To turn the Beam family’s roller-coaster narrative into a taut feature film structure, the filmmakers of Miracles Are From Heaven immediately recruited screenwriter Randy Brown, who previously penned Clint Eastwood’s baseball drama Trouble With The Curve. He compressed the story into a high-wire act in which mounting suspense combines with deepening love to create a distinctive portrait of a family pulling each other through darkness into an amazing adventure.
Meanwhile, the search was on for a director. That search took the project in an unusual and fittingly rare direction – to a rising female director from Mexico. Born in Guadalajara, where a surgeon father and poet mother raised her, Patricia Riggen seemed to possess that mix of technical savvy and open heart Miracles From Heaven demanded. She had come to the fore with the acclaimed, low-budget drama Under The Same Moon, about a Mexican’s boy’s search for his mother in the U.S., then was handed the major challenge of bringing to life the Chilean mining disaster that trapped dozens of men deep underground in The 33.

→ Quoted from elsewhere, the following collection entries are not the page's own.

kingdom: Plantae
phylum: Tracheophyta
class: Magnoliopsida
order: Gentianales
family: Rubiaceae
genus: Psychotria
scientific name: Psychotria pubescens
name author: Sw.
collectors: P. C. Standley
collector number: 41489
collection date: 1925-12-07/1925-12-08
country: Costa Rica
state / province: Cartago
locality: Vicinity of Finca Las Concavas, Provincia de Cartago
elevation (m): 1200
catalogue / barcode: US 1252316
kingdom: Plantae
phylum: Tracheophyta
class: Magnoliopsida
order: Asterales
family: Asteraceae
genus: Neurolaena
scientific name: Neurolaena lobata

No stranger to family crises, Riggen felt a profound and immediate personal connection to Miracles From Heaven.
“I identified a lot with Christy because I had a family member with an incurable disease who passed away a few years ago,” she explains. “I am all too familiar with that world of hospitals and the struggles of mothers and I thought it was so beautiful to see things turn out well in this story. I relate to emotional stories. I relate to human stories. I love to show goodness in people and this film was going to allow me to truly do that. For me, what makes this story so special is that you see a family and community coming together and you see that goodness is all around us.”
Sums up DeVon Franklin: “One of the most interesting ideas in our film is that even though Christy was always praying for a big miracle, she didn’t realize until later they were all around her the whole time. There were miracles of love and forgiveness, miracles that were simple, selfless acts of kindness. We loved that idea that the movie would be about more than the remarkable miracle of Anna and the tree. It’s equally about what we can do on a day-to-day basis to be there for each other, to be that miracle someone else needs.”
Adds T.D. Jakes: “The film does an amazing job of reminding us of our most basic instincts: to love our own, to care for our kids, but also to go the extra mile … and when you see somebody who is really in trouble to stop and pay attention and try to help them. In today’s world that alone can be a miracle. The human spirit is at its best when when it goes beyond the do’s and the don’ts to say ‘I can help.’ Miracles From Heaven is not just about heaven. It’s about the miracles across the street.”